“My mind wanders” – – Sheriff Ed Tom Bell, No Country for Old Men
I was driving northbound on 101 on Saturday morning, taking one of my children to an SAT test, when I noticed a flock of birds in the air. There were dozens of them, and they all moved in that graceful fashion that you’ll often see in a flock.
I started to think about how similar this behavior was to the individual participants in the markets. The term for this behavior – murmuration – has a surprising amount of information behind it. I found this quote interesting:
The researchers derived a mathematical description of how a turn moves through the flock. They assumed each bird had a property called spin, similar to the spins of elementary particles in physics. By matching one another’s spin, the birds conserved the total spin of the flock. As a result of that conservation, the equations showed that the information telling birds to change direction travels through the flock at a constant speed—exactly as the researchers observed. It’s this constant speed that enables everyone to turn in near-unison, the team reports online today in Nature Physics.

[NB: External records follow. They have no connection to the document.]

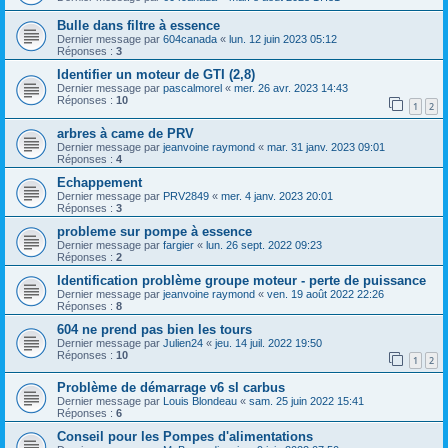
Bulle dans filtre à essence
Dernier message par
604canada
«
lun. 12 juin 2023 05:12
Réponses :
3
Identifier un moteur de GTI (2,8)
Dernier message par
pascalmorel
«
mer. 26 avr. 2023 14:43
Réponses :
10
1
2
arbres à came de PRV
Dernier message par
jeanvoine raymond
«
mar. 31 janv. 2023 09:01
Réponses :
4
Echappement
Dernier message par
PRV2849
«
mer. 4 janv. 2023 20:01
Réponses :
3
probleme sur pompe à essence
Dernier message par
fargier
«
lun. 26 sept. 2022 09:23
Réponses :
2
Identification problème groupe moteur - perte de puissance
Dernier message par
jeanvoine raymond
«
ven. 19 août 2022 22:26
Réponses :
8
604 ne prend pas bien les tours
Dernier message par
Julien24
«
jeu. 14 juil. 2022 19:50
Réponses :
10
1
2
Problème de démarrage v6 sl carbus
Dernier message par
Louis Blondeau
«
sam. 25 juin 2022 15:41
Réponses :
6
Conseil pour les Pompes d'alimentations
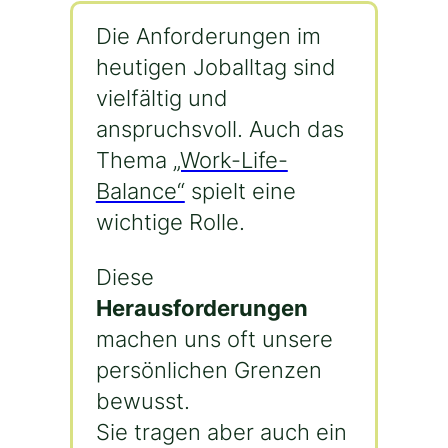
Die Anforderungen im
heutigen Joballtag sind
vielfältig und
anspruchsvoll. Auch das
Thema
„Work-Life-
Balance“
spielt eine
wichtige Rolle.
Diese
Herausforderungen
machen uns oft unsere
persönlichen Grenzen
bewusst.
Sie tragen aber auch ein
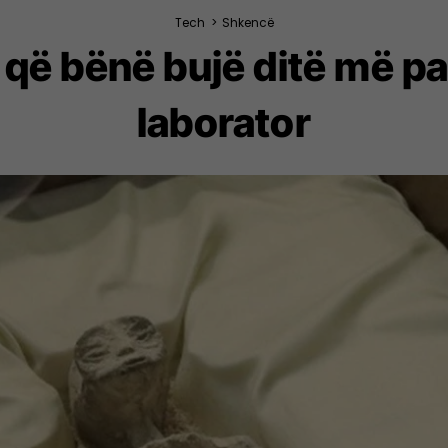
Tech
>
Shkencë
 që bënë bujë ditë më 
laborator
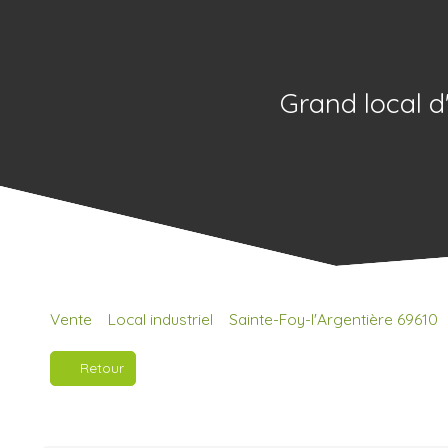
Grand local d
Vente
Local industriel
Sainte-Foy-l'Argentière 69610
Retour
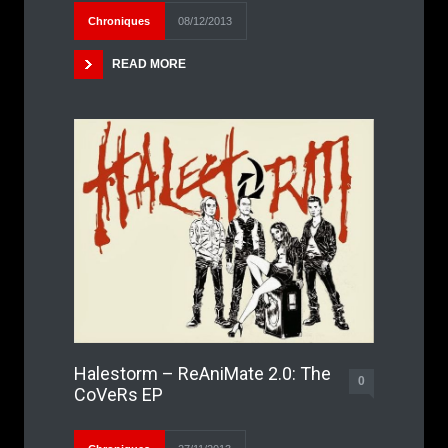
Chroniques
08/12/2013
READ MORE
Halestorm – ReAniMate 2.0: The
0
CoVeRs EP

Here’s another interesting tidbit:
The propagation of this maneuver wave, as he called it, begins relatively slowly but can reach speeds three times faster than would be possible if birds were simply reacting to their immediate neighbors. Potts called this ability among flocking birds the chorus line hypothesis. That is, he said, birds are like dancers who see an approaching leg kick when it’s still down the line, and anticipate what to do. According to Wayne Potts, a zoologist who published in the journal Nature in 1984, birds in flocks are able to change direction quickly not just because they are following a leader, or their neighbors, but because they see a movement far down the line and anticipate what to do next. Potts called this the chorus-line hypothesis for bird movement.
And just one more:
Refining Radakov’s theory had to wait until the 1980s, when computer programmers began to create models that show how simulated animal groups can respond to the movements of individuals within them. It turns out that only three simple rules suffice to form tightly cohesive groups. Each animal needs to avoid colliding with its immediate neighbors, to be generally attracted to others of its kind, and to move in the same direction as the rest of the group. Plug those three characteristics into a computer model, and you can create “virtual swarms” of any sorts of creatures you like. They change density, alter their shape, and turn on a dime—just as real-world birds do.
It makes me think charting is perhaps far too two-dimensional. I’ll have to think about this!